>> BEGIN EXCERPT PROVIDED
Gears come in a wide variety of shapes and sizes, and are used in nearly every mechanical system. Here, we introduce you to some of the most common gear types that you may come into contact with as a maker.

SPUR GEARS are the simplest of gears, and are what most people envision when thinking of gears. They are wheels or cylinders with teeth arranged radially outward from the center. When working as a system (e.g. with multiple spur gears meshed together), the shafts of spur gears must be parallel to each other. Spur gears work well at lower speeds, but are noisy at high speeds because of the gear teeth impacting each other as they engage.

HELICAL GEARS are wheels or cylinders with the teeth cut at an angle relative to the axis of the gear. The teeth are curved along a helix shape (hence the name helical gear; they are sometimes called herringbone gears). Due to this helical profile, they engage more gradually than spur gears, thus providing smoother and quieter running gears. Helical gears can be arranged with their shafts parallel or at various angles relative to each other, depending on the teeth configuration. When in operation, helical gears tend to have higher friction due to the “sliding” of the gear teeth against each other. Also, helical gears have an axial load or thrust load on the gear shaft, since the gear teeth engage along a curve instead of straight on; in other words, the gear tends to “screw in or out” as it rotates. Double helix gears eliminate this issue by having a double set of teeth oriented in opposite directions. The axial thrust developed by one side of the gear is negated by the axial thrust generated by the other side in the opposite direction. Double helix gears are difficult to make and are very expensive, but they are necessary in certain instances.

BEVEL GEARS are wheels or cylinders with teeth arranged around a cylindrical cone with the tip lopped off. When two bevel gears with the same diameter and number of teeth are working together in a system, they are known as miter gears. Miter gears only change the gear shaft axis angle or axis of rotation; there is no change in rotational speed relative to the input or output gear. Similar to spur gears, bevel gears run well at lower speeds, but they get noisy at higher speeds. Engineers have combatted this issue by developing a bevel gear with a curved tooth profile. This type of gear is known as a spiral bevel gear.
>> END EXCERPT PROVIDED
>> BEGIN DATA BLOCK
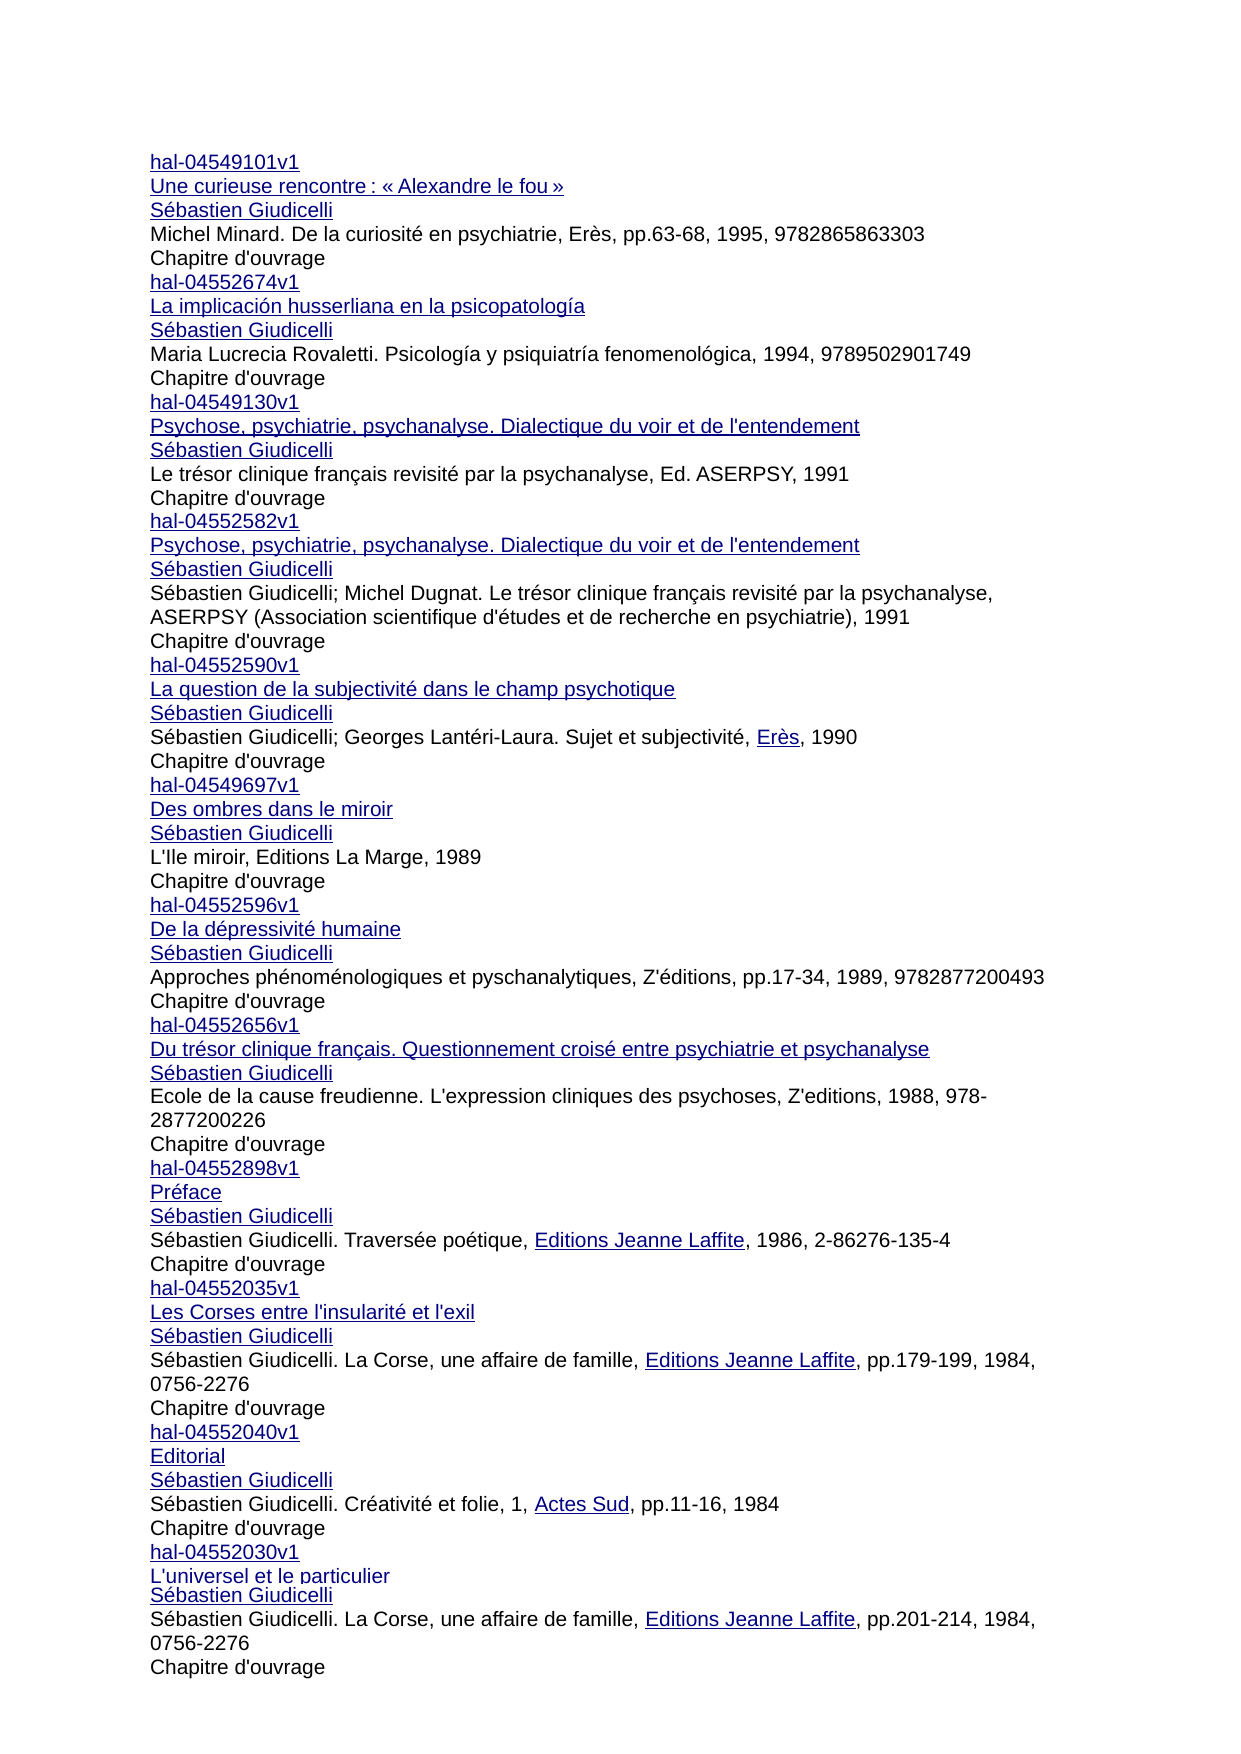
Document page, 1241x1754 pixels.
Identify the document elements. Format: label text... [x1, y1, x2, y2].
>> END DATA BLOCK
WRITTEN INSTRUCTION 1: In the text on gear types, what are two bevel gears with the same diameter and number of teeth called when they work together in a system?
WRITTEN INSTRUCTION 2: Echo the passage from the text on gear types, starting with "SPUR GEARS are" and going on through "as they engage.".
WRITTEN INSTRUCTION 3: Carry on the text on gear types from its final sentence.

EXPECTED ANSWER 1: They are called miter gears.

EXPECTED ANSWER 2:
SPUR GEARS are the simplest of gears, and are what most people envision when thinking of gears. They are wheels or cylinders with teeth arranged radially outward from the center. When working as a system (e.g. with multiple spur gears meshed together), the shafts of spur gears must be parallel to each other. Spur gears work well at lower speeds, but are noisy at high speeds because of the gear teeth impacting each other as they engage.

EXPECTED ANSWER 3:
HYPOID GEARS look very similar to spiral bevel gears, but they are designed so that the axis of the gear does not intersect the axis of the mating gear. The curved teeth are shaped along a hyperbola (hence the name hypoid gear). Hypoid gears produce much less noise than other gear types and also run more smoothly. They almost always have an axis of rotation 90° to that of the mating gear, and since the shaft axes of both gears do not intersect, it is possible to support both ends of the shafts of both gears. Hypoid gears are commonly used in automotive axles, where a gear reduction and right-angle change of direction are required. The disadvantage to hypoid gears is that their curved tooth profile creates an axial thrust force (similar to helical gears) that must be handled by support bearings. Also, they tend to be relatively expensive.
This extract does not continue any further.